Князь Мстислав, к которому, собственно, и обращался боярин, облачённый в дощатую панцирную броню, в золочёном шишаке с наносником, в алом плаще — корзно поверх лат, в ответ махнул рукой в кольчужной боевой рукавице:
— То ничего! И не такие твердыни брали. Подойдём, поглядим.
Третьи сутки прошли, как получили они известие о том, что Изяслав с дружиной выступил из Киева по южной дороге, сперва в Василёв на Стугне, а оттуда двинулся к Мунареву. Рать у Давидовича была невелика — старик Ольгович отказал-таки ему в помощи и, мало того, призывал мириться с опасным Осмомыслом. Но, как всегда, презрел спесивый и гневный Изяслав советы родичей. Видно, полагал, что он на Руси — главный хозяин, и крепко рассчитывал на своего племянника Святослава Владимировича, которого послал к хану Башкорду, и на половецкую помощь. Как докладывали Мстиславу с Коснятином сакмагоны, идут на подмогу киевскому князю также и торки с берендеями.

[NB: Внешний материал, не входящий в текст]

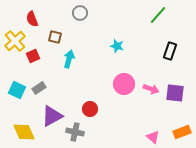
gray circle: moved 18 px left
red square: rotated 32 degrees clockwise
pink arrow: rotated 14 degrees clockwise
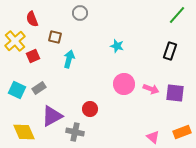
green line: moved 19 px right
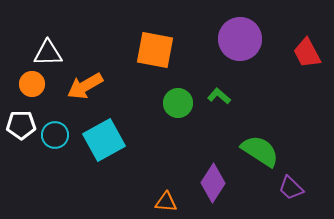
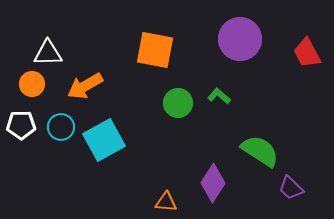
cyan circle: moved 6 px right, 8 px up
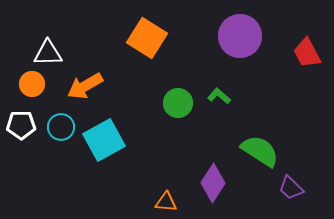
purple circle: moved 3 px up
orange square: moved 8 px left, 12 px up; rotated 21 degrees clockwise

Выслушав все вести, Мстислав решил обойти противника с севера и выйти ему в тыл, подступить к самому Киеву. Так вот и оказались галицко-волынские рати под стенами Белгорода. Отсюда до стольного оставалось чуть менее двух десятков вёрст.
Звонко ударили в Белгороде колокола. Странным было то, что был это не тревожный зовущий к обороне набат, а праздничный весёлый трезвон.
Коснятин с Семьюнком снова переглянулись. На этот раз во взглядах их скользило недоумение. Красная Лисица первым догадался, в чём дело, и хитро улыбнулся, стряхивая пальцами с усов иней.
— Никак, открыть врата хотят, — тихо пробормотал он, пряча руки в долгие рукава кожуха.
— Может, ты и прав, — задумчиво промолвил Мстислав.
Хлестнув коня, он понёсся вперёд, к своим волынянам. Предстояло держать совет, как быть дальше. К городским воротам помчал, вздымая снег, скорый бирич.
Догадка Семьюнки оказалась верной. Открылись настежь широкие провозные ворота, опустился через ров подъёмный мост на цепях. По нему с хлебом-солью выехали передние городские мужи во главе с посадником Прокопием. Давний сторонник Мономашичей, один из ближайших сподвижников покойного Мстиславова отца, сдал посадник Белгород галицко-Волынскому воинству без боя.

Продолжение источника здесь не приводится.